Suicidio assistito
I vescovi italiani hanno preso posizione contro la pssibilità di legalizzare il suicidio assistito. Credo che sia dovere dei vescovi insegnare ai loro fedeli qual è il significato della vita umana e l’esigenza di accettare la vita come un dono di Dio fino alla fine. Naturalmente con la debita distinzione tra eutanasia e rinunzia all’accanimento terapeutico. Questo non significa però che lo Stato debba adeguarsi al punto di vista di una confessione religiosa. Il legislatore deve tener conto dei diversi punti di vista e consentire (non certo rendere obbligatorie) certe scelte che in determinati casi certe persone ritengono opportune e conformi alla dignità della persona umana. Certo i rischi non mancano, e la legge deve cercare di prevenirli nel migliore dei modi. Ma non può, per evitare i rischi, privare le persone di quelle possibilità che la ragione e la scienza consentono loro. Ci sono situazioni e momenti dell’esistenza umana in cui lo Stato e la Chiesa devono ritirarsi in rispettoso silenzio.
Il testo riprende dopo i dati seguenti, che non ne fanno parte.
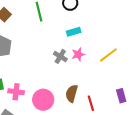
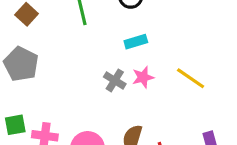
yellow line: (108, 55) -> (191, 78), turned 72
Credo che nessuno abbia il diritto di imporre ad un’altra persona una vita che gli è divenuta intollerabile e a cui già la natura avrebbe posto fine, se non ci si accanisse a prolungarla con sofisticati macchinari. Penso però che a monte si ponga il problema del labile confine che, con tutti i mezzi della moderna medicina, si viene a creare tra il naturale concludersi dell’esistenza e l’accanimento terapeutico. Credo che in molti casi sia davvero difficile per i medici prendere decisioni: quando sospendere le cure e lasciare che la natura faccia il suo corso? Quando, a fronte di intollerabili dolori, somministrare farmaci che probabilmente affretteranno una dolce morte? Sono interrogativi inquietanti a cui, penso, molti medici ogni giorno non possono sottrarsi, nei reparti di oncologia piuttosto che di terapia intensiva.
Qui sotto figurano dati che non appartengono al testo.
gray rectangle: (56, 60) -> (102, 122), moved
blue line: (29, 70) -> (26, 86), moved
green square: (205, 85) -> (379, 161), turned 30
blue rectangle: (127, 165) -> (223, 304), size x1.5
E’ certamente necessario tenere separate le posizioni della Chiesa e dello Stato … comunque nella Chiesa oggi non sono pochi i teologi, vedi Kung, che non ritengono sbagliato decidere in determinate situazioni di decidere di porre fine alla propria esistenza consegnandola a Dio. Non credo che in tal modo si neghi il significato della vita umana, il pensiero contrario mi sembra ancora legato alla teoria del sacrificio che, nella sostanza, credo superata dalla stessa dottrina.
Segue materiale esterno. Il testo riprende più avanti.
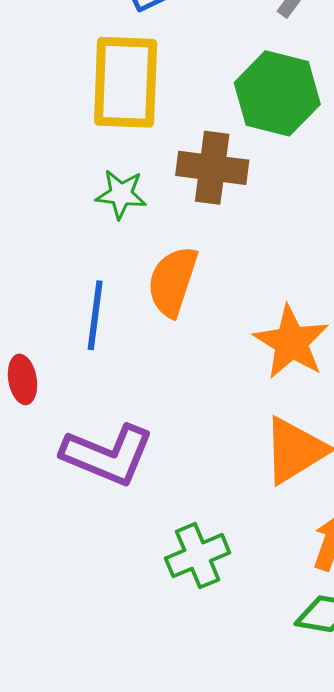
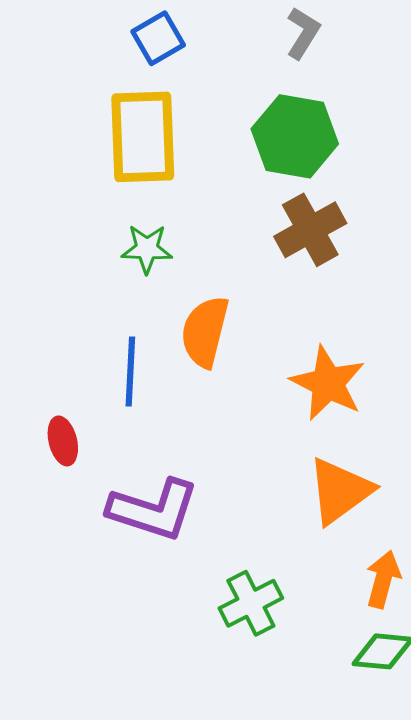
brown cross: (212, 168) -> (310, 230), moved, turned -32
Forse una Chiesa che si fosse posta principalmente il compito di trasmettere l’autentico messaggio evangelico interpretato alla luce dei tempi attraverso una coerente formazione dei suoi fedeli, non avrebbe bisogno di sentirsi in obbligo di intervenire ogni volta che lo Stato emette Leggi che non condivide.
Lo Stato dovrebbe essere libero da condizionamenti ecclesiastici, quando emette Leggi rispettose delle esigenze dei suoi cittadini.
Sarà compito del Cristiano cattolico autenticamente formato a una coscienza libera e rispettosa dell’altro, agire coerentemente, garantendo la libertà di tutti: credenti o non. I diritti degli altri dovrebbero essere rispettati, insieme ai nostri.